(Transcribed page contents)
==============================
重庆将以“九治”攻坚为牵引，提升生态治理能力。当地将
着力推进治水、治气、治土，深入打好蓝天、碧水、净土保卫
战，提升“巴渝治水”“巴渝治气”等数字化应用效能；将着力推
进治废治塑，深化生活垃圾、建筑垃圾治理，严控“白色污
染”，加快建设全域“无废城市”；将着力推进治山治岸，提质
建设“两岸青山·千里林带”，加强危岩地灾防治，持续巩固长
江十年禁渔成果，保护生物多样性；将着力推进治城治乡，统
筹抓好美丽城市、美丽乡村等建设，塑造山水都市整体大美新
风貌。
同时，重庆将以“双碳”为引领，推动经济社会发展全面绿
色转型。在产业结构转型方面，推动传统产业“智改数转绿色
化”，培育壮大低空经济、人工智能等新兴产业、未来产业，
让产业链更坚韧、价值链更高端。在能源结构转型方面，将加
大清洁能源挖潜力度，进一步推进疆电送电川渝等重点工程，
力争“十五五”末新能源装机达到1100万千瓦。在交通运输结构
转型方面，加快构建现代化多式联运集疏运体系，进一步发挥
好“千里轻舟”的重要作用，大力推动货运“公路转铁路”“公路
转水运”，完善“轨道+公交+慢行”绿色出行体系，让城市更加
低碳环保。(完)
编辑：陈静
==============================
What to produce:
Nothing should be omitted or altered. Retype the records exactly.

Your solution:
重庆将以“九治”攻坚为牵引，提升生态治理能力。当地将
着力推进治水、治气、治土，深入打好蓝天、碧水、净土保卫
战，提升“巴渝治水”“巴渝治气”等数字化应用效能；将着力推
进治废治塑，深化生活垃圾、建筑垃圾治理，严控“白色污
染”，加快建设全域“无废城市”；将着力推进治山治岸，提质
建设“两岸青山·千里林带”，加强危岩地灾防治，持续巩固长
江十年禁渔成果，保护生物多样性；将着力推进治城治乡，统
筹抓好美丽城市、美丽乡村等建设，塑造山水都市整体大美新
风貌。
同时，重庆将以“双碳”为引领，推动经济社会发展全面绿
色转型。在产业结构转型方面，推动传统产业“智改数转绿色
化”，培育壮大低空经济、人工智能等新兴产业、未来产业，
让产业链更坚韧、价值链更高端。在能源结构转型方面，将加
大清洁能源挖潜力度，进一步推进疆电送电川渝等重点工程，
力争“十五五”末新能源装机达到1100万千瓦。在交通运输结构
转型方面，加快构建现代化多式联运集疏运体系，进一步发挥
好“千里轻舟”的重要作用，大力推动货运“公路转铁路”“公路
转水运”，完善“轨道+公交+慢行”绿色出行体系，让城市更加
低碳环保。(完)
编辑：陈静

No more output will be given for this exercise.